DATA LISTING
-- Opening Marker --
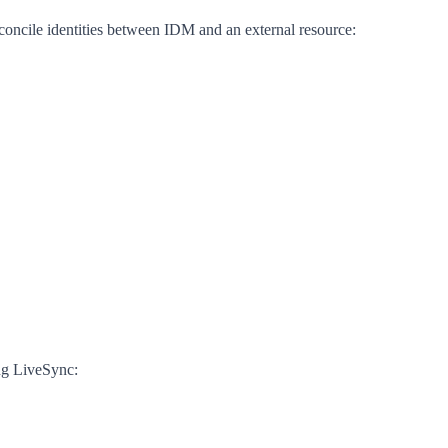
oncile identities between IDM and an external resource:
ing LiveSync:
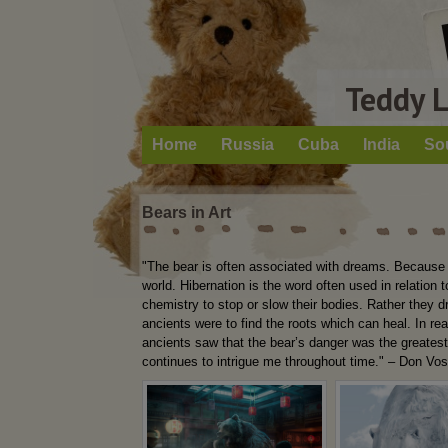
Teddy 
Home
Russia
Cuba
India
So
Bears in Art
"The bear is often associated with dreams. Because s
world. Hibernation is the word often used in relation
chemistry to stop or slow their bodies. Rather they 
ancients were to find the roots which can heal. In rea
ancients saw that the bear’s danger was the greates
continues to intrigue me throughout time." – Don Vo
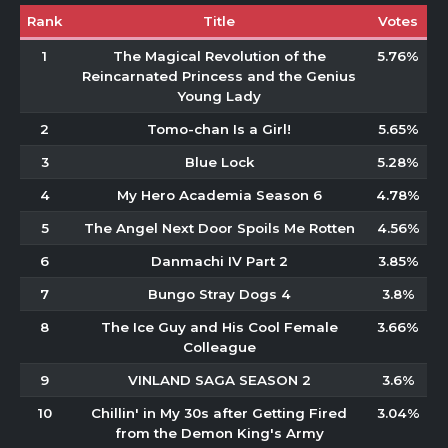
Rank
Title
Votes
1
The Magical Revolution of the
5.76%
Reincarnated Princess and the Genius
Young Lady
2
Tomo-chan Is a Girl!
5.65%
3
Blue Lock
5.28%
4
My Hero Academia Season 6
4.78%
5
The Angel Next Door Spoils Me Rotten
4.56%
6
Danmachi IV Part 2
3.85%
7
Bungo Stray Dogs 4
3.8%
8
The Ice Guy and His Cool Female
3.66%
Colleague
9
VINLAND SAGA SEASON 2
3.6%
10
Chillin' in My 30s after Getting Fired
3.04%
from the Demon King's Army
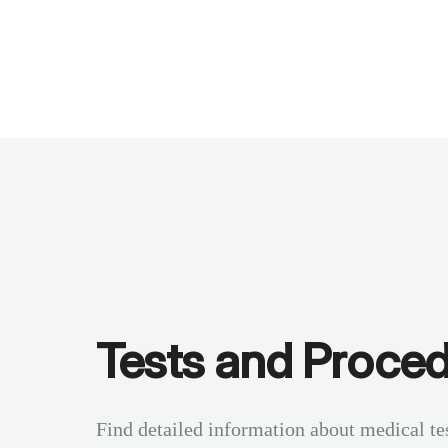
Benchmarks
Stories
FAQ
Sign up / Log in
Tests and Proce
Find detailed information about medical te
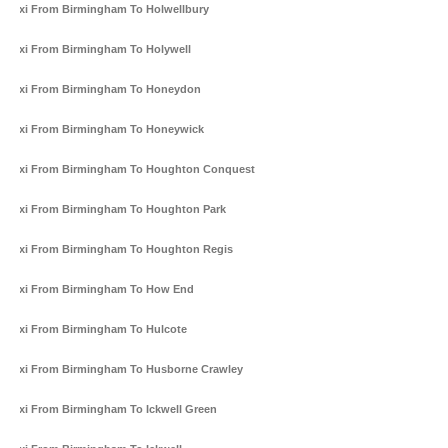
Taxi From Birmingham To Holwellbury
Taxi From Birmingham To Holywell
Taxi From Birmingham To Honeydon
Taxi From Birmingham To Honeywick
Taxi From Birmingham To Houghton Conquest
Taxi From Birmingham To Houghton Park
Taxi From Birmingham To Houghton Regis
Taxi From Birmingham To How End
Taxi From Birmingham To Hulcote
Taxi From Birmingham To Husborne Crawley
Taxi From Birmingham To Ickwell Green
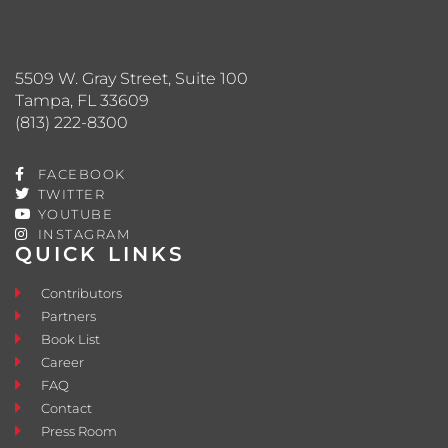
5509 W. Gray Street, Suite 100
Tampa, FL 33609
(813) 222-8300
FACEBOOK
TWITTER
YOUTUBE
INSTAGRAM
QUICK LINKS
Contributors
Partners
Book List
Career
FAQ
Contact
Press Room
-- Closing Marker --
INSTRUCTION
Output the part that opens with the line containing "Taxi From Birmingham To Holwellbury" and runs through the last line as a Markdown table with the columns Row and Line, giving each row a number and leaving out blank lines and pictures.

ANSWER SECTION
| Row | Line |
|---|---|
| 1 | Taxi From Birmingham To Holwellbury |
| 2 | Taxi From Birmingham To Holywell |
| 3 | Taxi From Birmingham To Honeydon |
| 4 | Taxi From Birmingham To Honeywick |
| 5 | Taxi From Birmingham To Houghton Conquest |
| 6 | Taxi From Birmingham To Houghton Park |
| 7 | Taxi From Birmingham To Houghton Regis |
| 8 | Taxi From Birmingham To How End |
| 9 | Taxi From Birmingham To Hulcote |
| 10 | Taxi From Birmingham To Husborne Crawley |
| 11 | Taxi From Birmingham To Ickwell Green |
| 12 | 5509 W. Gray Street, Suite 100 |
| 13 | Tampa, FL 33609 |
| 14 | (813) 222-8300 |
| 15 | FACEBOOK |
| 16 | TWITTER |
| 17 | YOUTUBE |
| 18 | INSTAGRAM |
| 19 | QUICK LINKS |
| 20 | Contributors |
| 21 | Partners |
| 22 | Book List |
| 23 | Career |
| 24 | FAQ |
| 25 | Contact |
| 26 | Press Room |